Materialized views aren't even supported in many common relational databases. They're a very particular solution that has very particular tradeoffs. Unfortunately, this article doesn't go into the tradeoffs at all, and picks a bad example where they're not even an obviously good solution in the first place.
Of course this isn't really relevant until there are a very large number of rows to count for a given query. Much larger than what is likely for "tasks in a project". I've run into this only with queries that end up counting 10e7/8/9 rows, i.e. more like OLAP workloads
A better, canonical use case for matviews is subdividing the projects table into project-tasks-reporting by month by customer by market vertical, or what have you.
All said, still not a massive needle-mover
So I just pre-emptively break "normal form" and maintain counts in the database right from the start. I either update it with multiple stmts everytime in a txn, or with triggers. In sqlite I prefer triggers mostly because I know the operation and edge cases of sqlite trigger impl better than I know other DBs'.
Caching can just be invalidation-based in this case.
Most of the times the solution is not pre-aggregation but proper indexes on foreign key columns (missing fk indexes is one of the most common mistakes in RDB design).
> increase contention and harm scalability
Contention, concurrent connections, high-throughput and the associated race conditions are absolute table stakes for RDBMs. They just won't be taken seriously if they can't handle thousands of concurrent updates. So imho for 90% of projects this just won't be an issue.

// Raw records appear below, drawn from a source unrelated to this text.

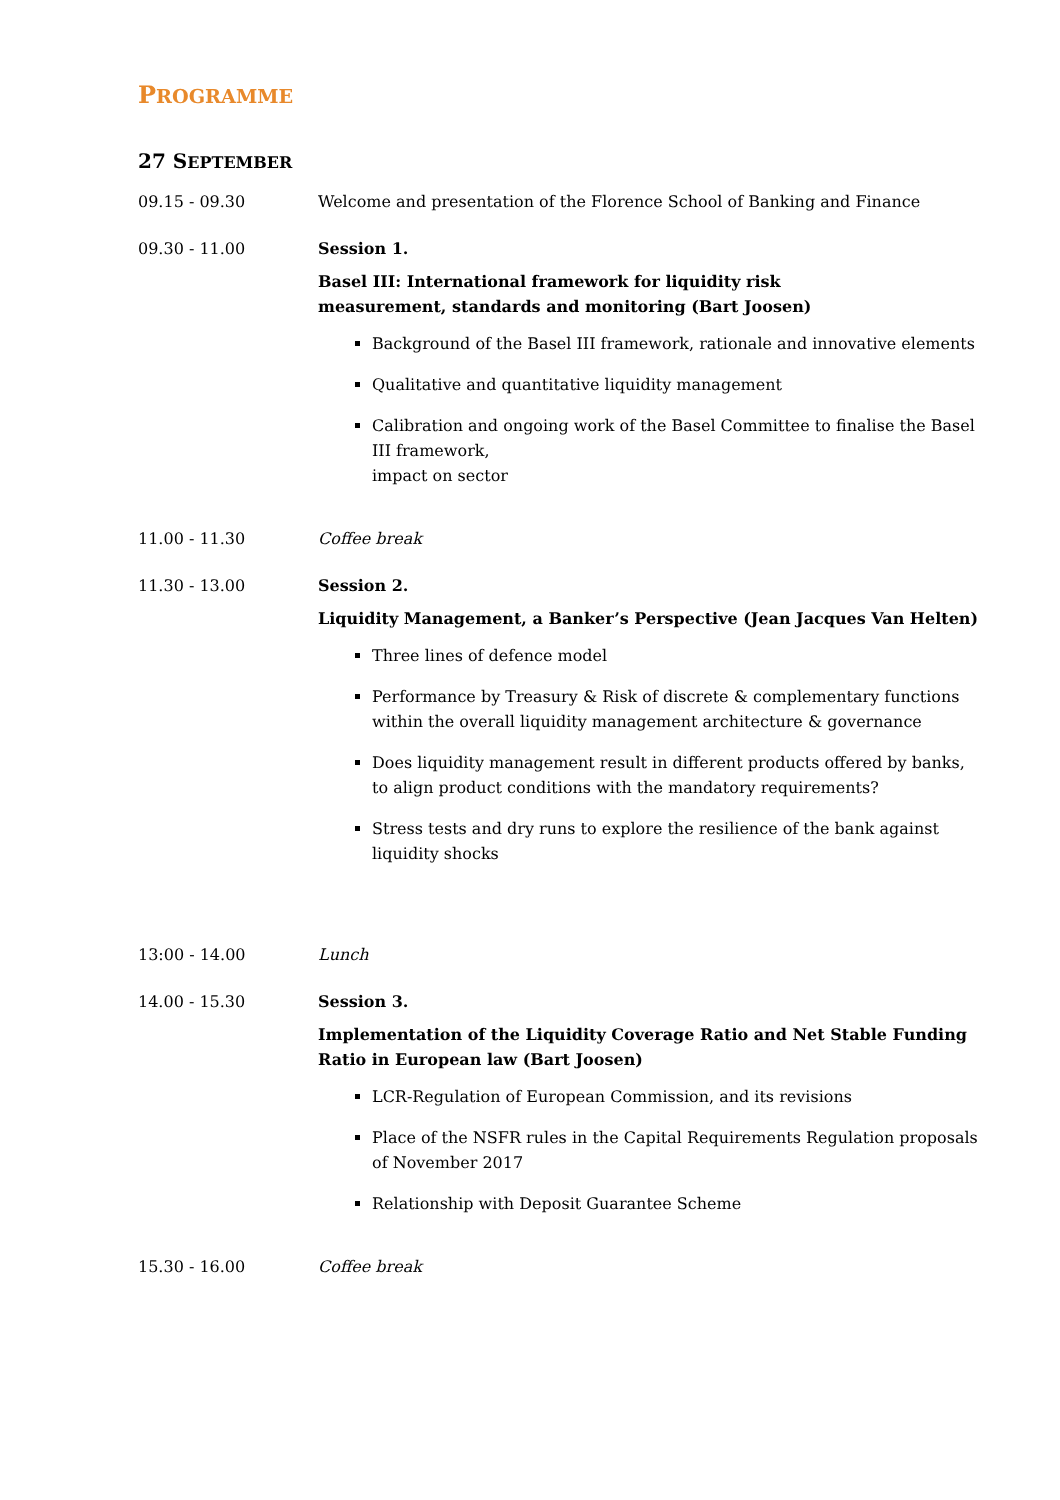PROGRAMME
27 SEPTEMBER
09.15 - 09.30 Welcome and presentation of the Florence School of Banking and Finance
09.30 - 11.00 Session 1.
Basel III: International framework for liquidity risk
measurement, standards and monitoring (Bart Joosen)
Background of the Basel III framework, rationale and innovative elements
Qualitative and quantitative liquidity management
Calibration and ongoing work of the Basel Committee to finalise the Basel III framework,
impact on sector
11.00 - 11.30 Coffee break
11.30 - 13.00 Session 2.
Liquidity Management, a Banker’s Perspective (Jean Jacques Van Helten)
Three lines of defence model
Performance by Treasury & Risk of discrete & complementary functions within the overall liquidity management architecture & governance
Does liquidity management result in different products offered by banks, to align product conditions with the mandatory requirements?
Stress tests and dry runs to explore the resilience of the bank against liquidity shocks
13:00 - 14.00 Lunch
14.00 - 15.30 Session 3.
Implementation of the Liquidity Coverage Ratio and Net Stable Funding Ratio in European law (Bart Joosen)
LCR-Regulation of European Commission, and its revisions
Place of the NSFR rules in the Capital Requirements Regulation proposals of November 2017
Relationship with Deposit Guarantee Scheme
15.30 - 16.00 Coffee break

> PostgreSQL you increase bloat as every update creates a new row version
This is true, but the complexity has to live somewhere. There will be as many rows added to a materialized view as there will be in the original table.
> Most of the times the solution is not pre-aggregation
This is wrong. Caching = pre-aggregation and is almost always either the solution or a part of the solution to scalability, latancy etc. Don't compute what you can retrieve.

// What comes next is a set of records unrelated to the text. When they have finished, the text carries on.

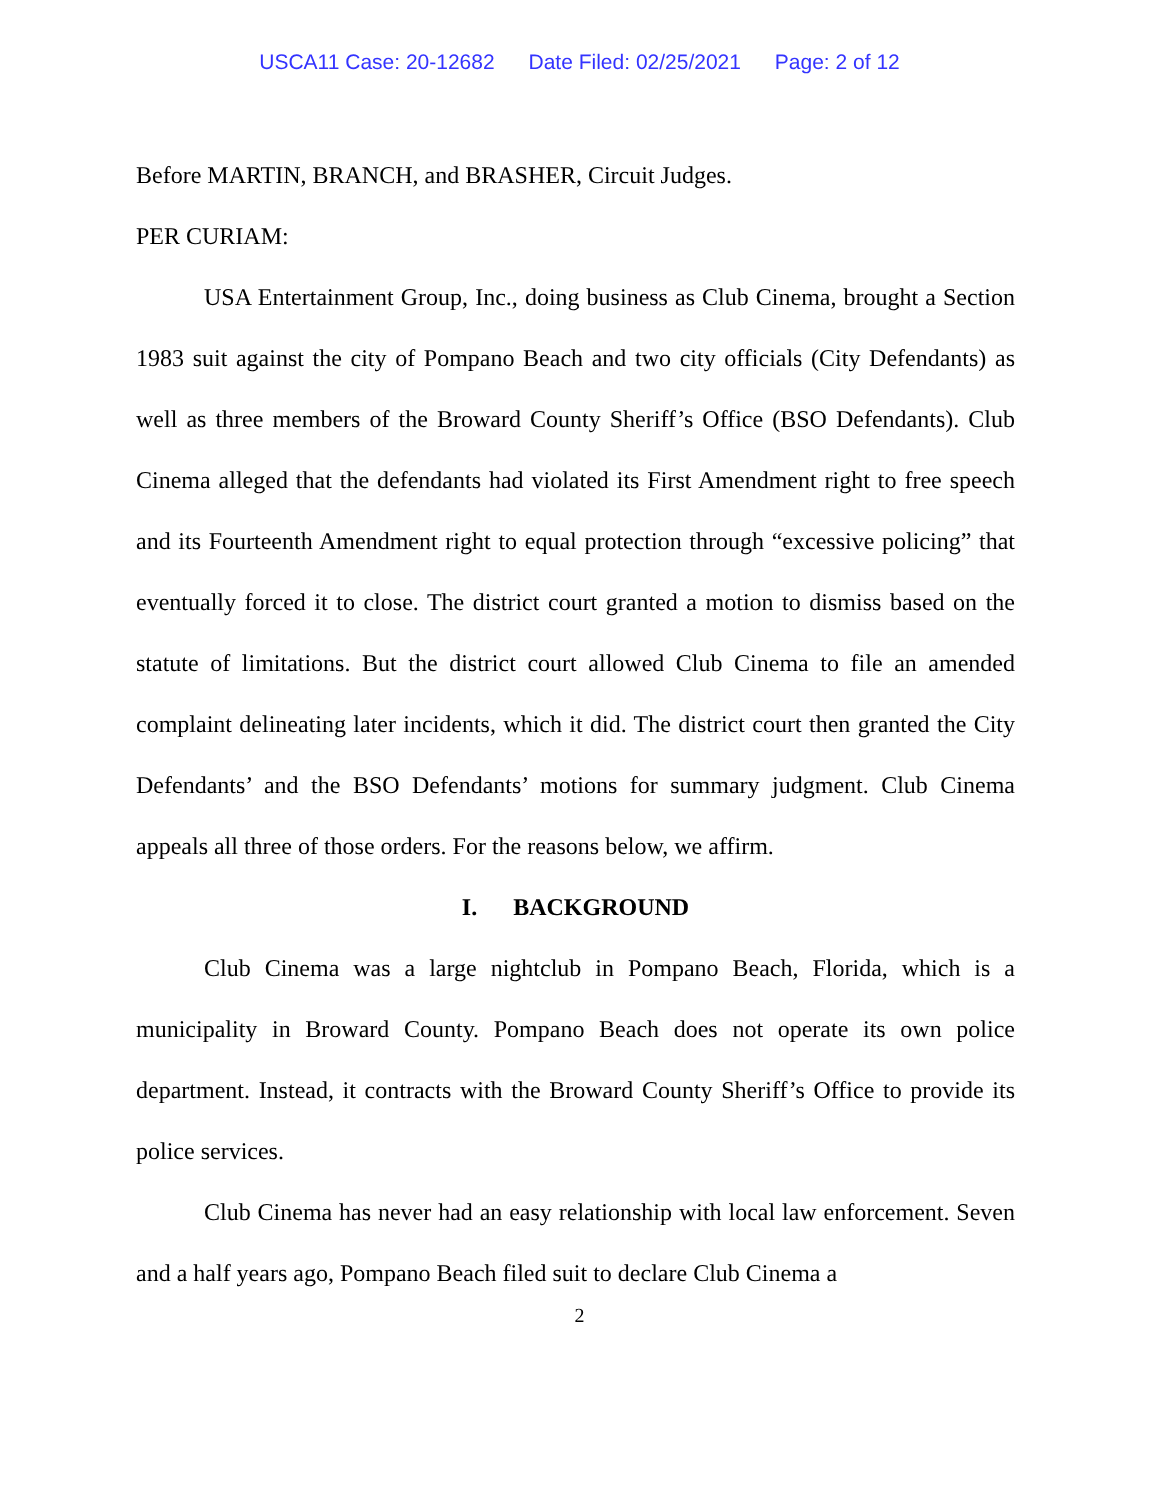USCA11 Case: 20-12682 Date Filed: 02/25/2021 Page: 2 of 12
Before MARTIN, BRANCH, and BRASHER, Circuit Judges.
PER CURIAM:
USA Entertainment Group, Inc., doing business as Club Cinema, brought a Section 1983 suit against the city of Pompano Beach and two city officials (City Defendants) as well as three members of the Broward County Sheriff’s Office (BSO Defendants). Club Cinema alleged that the defendants had violated its First Amendment right to free speech and its Fourteenth Amendment right to equal protection through “excessive policing” that eventually forced it to close. The district court granted a motion to dismiss based on the statute of limitations. But the district court allowed Club Cinema to file an amended complaint delineating later incidents, which it did. The district court then granted the City Defendants’ and the BSO Defendants’ motions for summary judgment. Club Cinema appeals all three of those orders. For the reasons below, we affirm.
I. BACKGROUND
Club Cinema was a large nightclub in Pompano Beach, Florida, which is a municipality in Broward County. Pompano Beach does not operate its own police department. Instead, it contracts with the Broward County Sheriff’s Office to provide its police services.
Club Cinema has never had an easy relationship with local law enforcement. Seven and a half years ago, Pompano Beach filed suit to declare Club Cinema a
2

[All just my understanding]
Isn't their tech to address that, like golang's "singleflight"?
Of course, that assumes you somehow have an event when interesting things change, and that you've gone through the effort of figuring out how you want to record (or update the record) for later.

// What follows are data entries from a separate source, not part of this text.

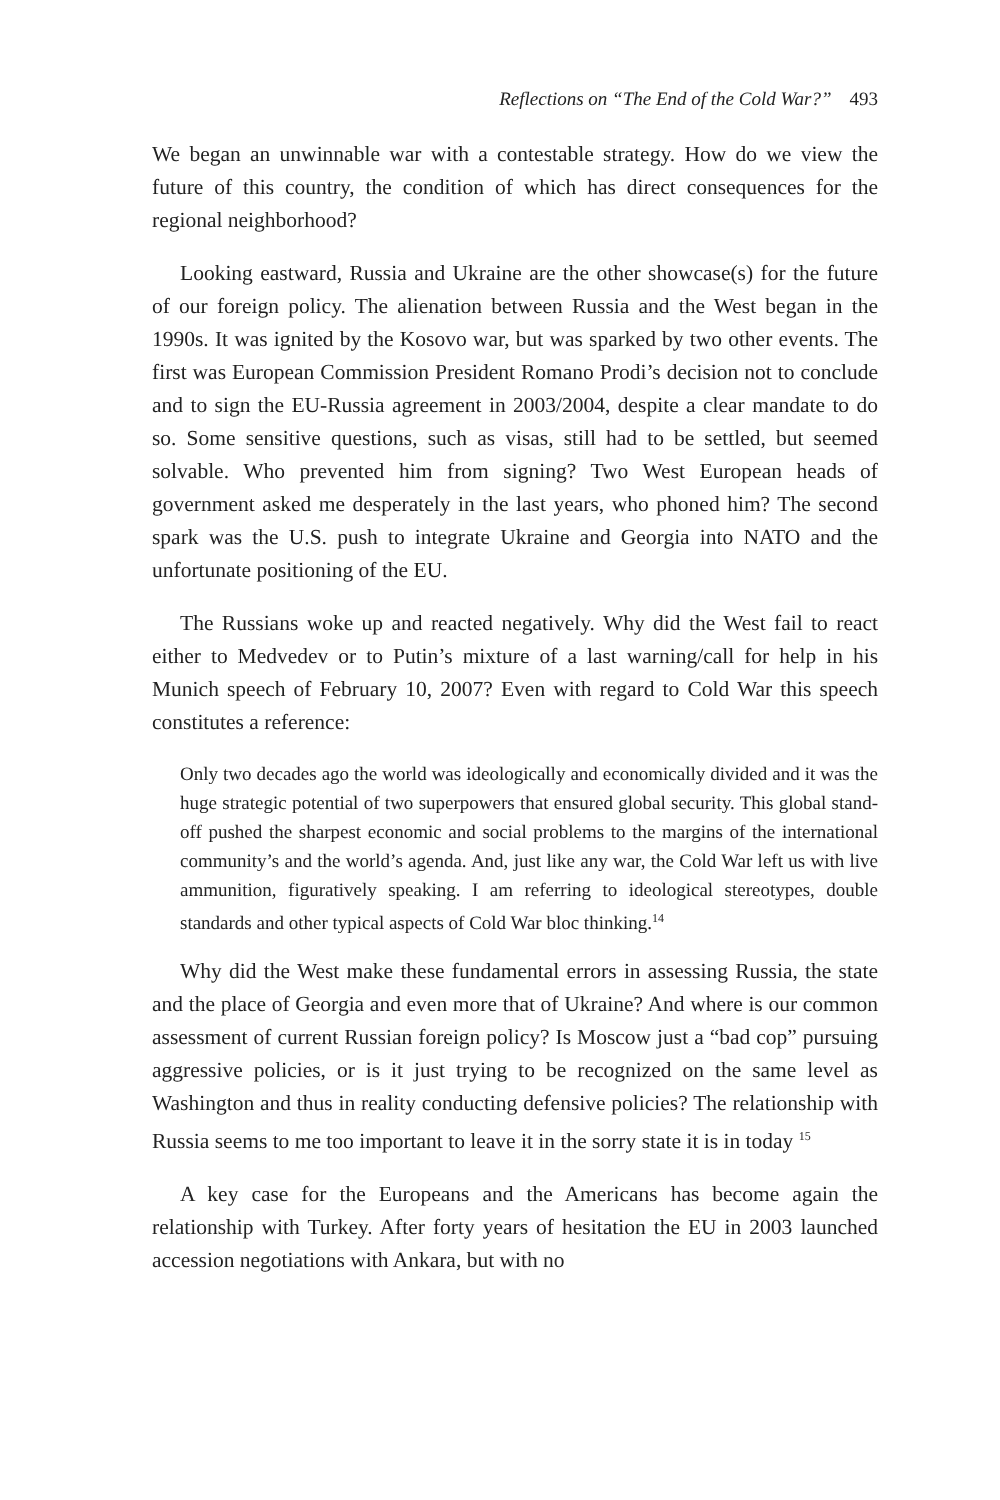Reflections on “The End of the Cold War?” 493
We began an unwinnable war with a contestable strategy. How do we view the future of this country, the condition of which has direct consequences for the regional neighborhood?
Looking eastward, Russia and Ukraine are the other showcase(s) for the future of our foreign policy. The alienation between Russia and the West began in the 1990s. It was ignited by the Kosovo war, but was sparked by two other events. The first was European Commission President Romano Prodi’s decision not to conclude and to sign the EU-Russia agreement in 2003/2004, despite a clear mandate to do so. Some sensitive questions, such as visas, still had to be settled, but seemed solvable. Who prevented him from signing? Two West European heads of government asked me desperately in the last years, who phoned him? The second spark was the U.S. push to integrate Ukraine and Georgia into NATO and the unfortunate positioning of the EU.
The Russians woke up and reacted negatively. Why did the West fail to react either to Medvedev or to Putin’s mixture of a last warning/call for help in his Munich speech of February 10, 2007? Even with regard to Cold War this speech constitutes a reference:
Only two decades ago the world was ideologically and economically divided and it was the huge strategic potential of two superpowers that ensured global security. This global stand-off pushed the sharpest economic and social problems to the margins of the international community’s and the world’s agenda. And, just like any war, the Cold War left us with live ammunition, figuratively speaking. I am referring to ideological stereotypes, double standards and other typical aspects of Cold War bloc thinking.<sup>14</sup>
Why did the West make these fundamental errors in assessing Russia, the state and the place of Georgia and even more that of Ukraine? And where is our common assessment of current Russian foreign policy? Is Moscow just a “bad cop” pursuing aggressive policies, or is it just trying to be recognized on the same level as Washington and thus in reality conducting defensive policies? The relationship with Russia seems to me too important to leave it in the sorry state it is in today <sup>15</sup>
A key case for the Europeans and the Americans has become again the relationship with Turkey. After forty years of hesitation the EU in 2003 launched accession negotiations with Ankara, but with no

https://zero.rocicorp.dev/docs/introduction
IVM is what allows the core feature of our DX: that users can just do a fairly large query with sorts and joins, like:
zero.query.posts.where('authorID', 42)
.orderBy('created', 'desc')
.limit(1000)
.related('comments',
c => c.orderBy('created', 'desc').limit(10))
... and we sync updates to this query incrementally to the client.TanStack DB also uses IVM, but only client-side currently.
If you are interested in such things, you can take a poke around the source here: https://github.com/rocicorp/mono/tree/main/packages/zql. Or come find us in Discord: https://discord.rocicorp.dev/
I'm not affiliated with any of these names, I'm just really interested in IVM:
Materialize Readyset Feldera RisingWave
> Uh oh, someone is tapping you on the shoulder and saying this is too slow because it has to do a complete index scan of the tasks for the project, every time you load the page
Just ask them if that's actually the bottleneck and go for a walk outside, before sweating over anything else discussed in this post.